Monday, November 28, 2011
Kazuo Shiraga, painter and monk
The artist Jiro Yoshihara may have been a touch mean-spirited when he sniffed that Kazuo Shiraga was "nobody if he didn't paint with his feet", but history has taken much the same view. In May 1957, Shiraga, dressed in a red Pinocchio suit, suspended himself by a rope from the ceiling of a gallery in Osaka and, dangling in space, began to kick oil paint around on a piece of paper lying on the floor. The resultant image was, roughly speaking, an action painting, although of a highly specialised kind. For all that came afterwards, this was to be the genre of work for which Shiraga would be remembered, the defining moment of his art.
The show – "Art Using the Stage" – in which the event took place was the second by a recently formed group of Japanese avant-gardists called the Gutaï. (The word translates roughly as "concrete", in the sense of concrete poetry.) Although Shiraga was one of Gutaï's founders and its artistic leading light, the group was bankrolled and run by Yoshihara, the oldest and richest of its 11 members. In the tradition of Japanese art, Yoshihara was the Gutaï's master and sage: it was his urging to make art "of a kind that no one has ever seen before" that led to Shiraga's first foot-painting performance, which he called Sambaso Super-Modern.
At the original Gutaï show, held in Tokyo two years before, Shiraga had staged an action called Challenge to Mud which consisted of the artist hurling himself into a pile of clay on a stage and wrestling it into sculptural shapes. Although Yoshihara had insisted that the performance was what mattered and that any physical remnants were mere "residue", Shiraga was careful to preserve these body-sculptures, as he was his later foot-paintings on paper. Excited by the critical acclaim for these, he began to work on canvas from 1959 onwards, hanging from a rope in his own studio rather than in front of an audience. This pro-object heresy irked Yoshihara, although it also paved the way for Shiraga's international success in the 1960s.
As Mary McCarthy had remarked of American action painting, "You can't hang an event on a wall." By contrast, Shiraga's canvases could be hung, and were. They could also be bought by the French critic Michel Tapié, and shipped to Europe and, eventually, the United States. When the Sixth Gutaï Art Exhibition took place in September 1958, it was held not in Tokyo or Osaka, but at the Martha Jackson Gallery in New York. The work Shiraga showed there was far more solid and thought-through than before, its sophistication marking an end to the nihilistic spontaneity that had marked the Gutaï experiment.

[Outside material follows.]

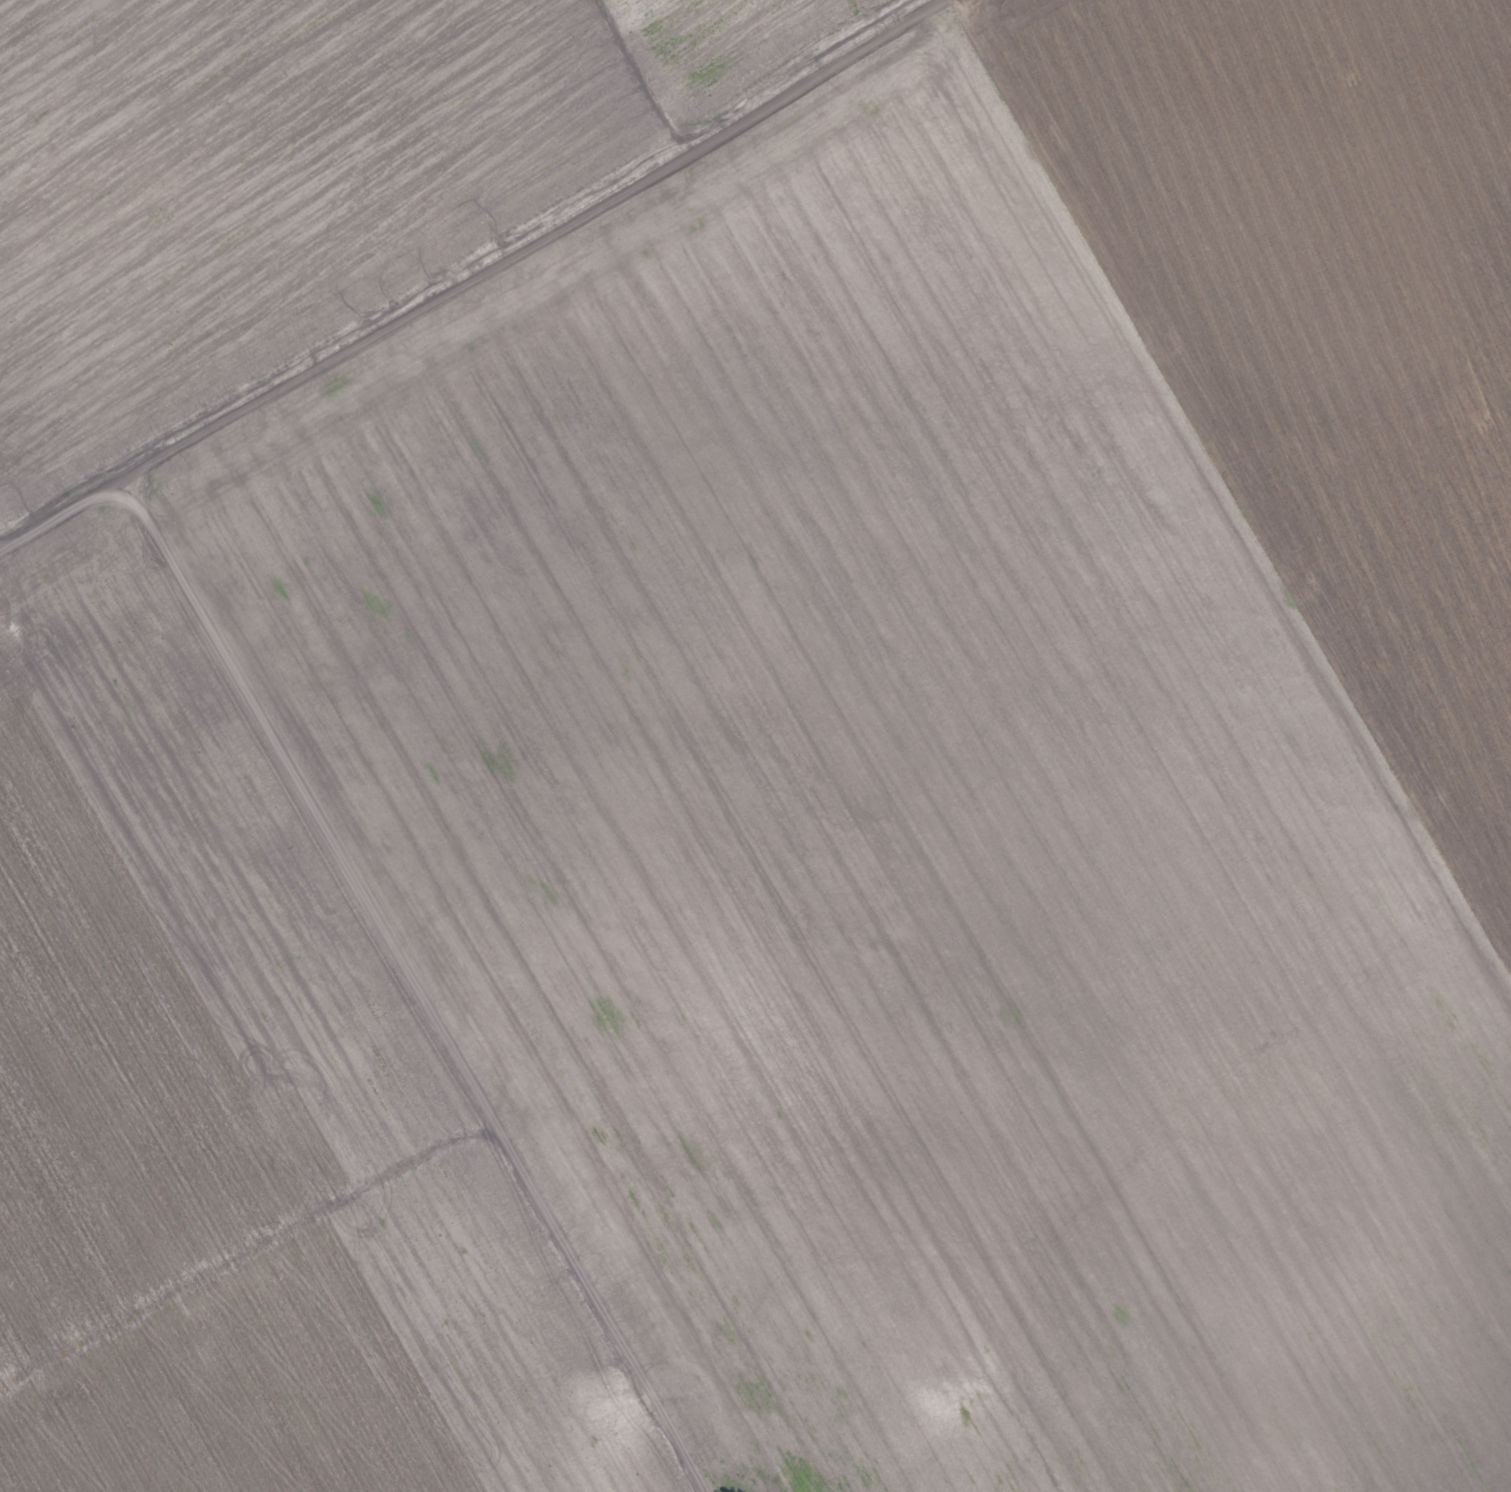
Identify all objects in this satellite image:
road: (514, 233)
road: (1234, 485)
road: (58, 498)
road: (414, 977)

By the end of the Sixties, the work of the group as a whole had become stale and repetitive. Numbers dwindled with in-fighting and desertion, and when Jiro Yoshihara died suddenly in 1972, the Gutaï quietly disbanded.

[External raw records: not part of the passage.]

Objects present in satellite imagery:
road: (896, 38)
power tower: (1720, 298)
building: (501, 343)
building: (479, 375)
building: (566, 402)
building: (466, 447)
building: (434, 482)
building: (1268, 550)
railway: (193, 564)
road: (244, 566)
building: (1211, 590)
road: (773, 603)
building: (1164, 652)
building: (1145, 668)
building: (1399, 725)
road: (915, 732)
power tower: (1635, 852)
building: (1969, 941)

In many ways, the group's story paralleled that of post-war Japan in its struggle between tradition and modernity. Shiraga himself had trained in Kyoto as a classical Japanese painter; Yoshihara's distaste for objects (and his role as Gutaï's sage and master) arguably had its roots in Buddhist thinking. There were cultural echoes, too, of Japan's commercial success in Western markets. Given the vogue for Eastern philosophy among European and US artists of the late 1950s, the work of the Gutaï was bound to be warmly received in the West, and it was.

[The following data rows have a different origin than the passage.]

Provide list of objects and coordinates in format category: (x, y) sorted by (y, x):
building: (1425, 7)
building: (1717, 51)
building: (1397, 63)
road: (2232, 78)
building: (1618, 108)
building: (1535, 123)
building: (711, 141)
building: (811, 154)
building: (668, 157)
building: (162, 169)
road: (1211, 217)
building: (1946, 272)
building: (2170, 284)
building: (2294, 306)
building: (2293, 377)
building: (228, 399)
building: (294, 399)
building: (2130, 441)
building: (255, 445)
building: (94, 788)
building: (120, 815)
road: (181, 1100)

Even if he did not use the word himself, Shiraga's rope-hanging performances were "Happenings"; they preceded those of Allan Kaprow, the alleged inventor of the genre, by at least two years. (Kaprow owned up to having seen Gutaï performances in New York, and acknowledged his debt to them.) Yves Klein, too, may have taken Shiraga on board, Klein's body paintings of 1958 on bearing an uncanny resemblance to the Japanese artist's.
While Jackson Pollock had pioneered action painting in the years before Gutaï's founding, he was certainly aware of the group's work. Copies of its manifesto, published in English in the Japanese art magazine Geijutsu Shincho were found in Pollock's library after his death in August 1956. And Shiraga's legacy lives on most vividly in the work of a younger Japanese artist called Yoko Ono, and in the madcap, performance-based work of the Fluxus group – the arguable font of all modern conceptualism.
For all this, Shiraga and his group are largely forgotten. Neither the Tate nor the Museum of Modern Art in New York holds any of his works, and it is a decade since a major Gutaï exhibition was held in Europe, at the Jeu de Paume in Paris. None of this is likely to have bothered Kazuo Shiraga very much. In 1971, shortly before Yoshihara's death, he had entered the Buddhist priesthood at the Enryaku Monastery on Mount Hiei, near Kyoto. Under his monk's name, Sodo, he continued to paint until the end of his life; a show of his late works, held last December at the Annely Juda gallery in London, showed an energy undiminished by age.
Kazuo Shiraga, painter and monk: born Amagasaki, Japan 1924; died 8 April 2008.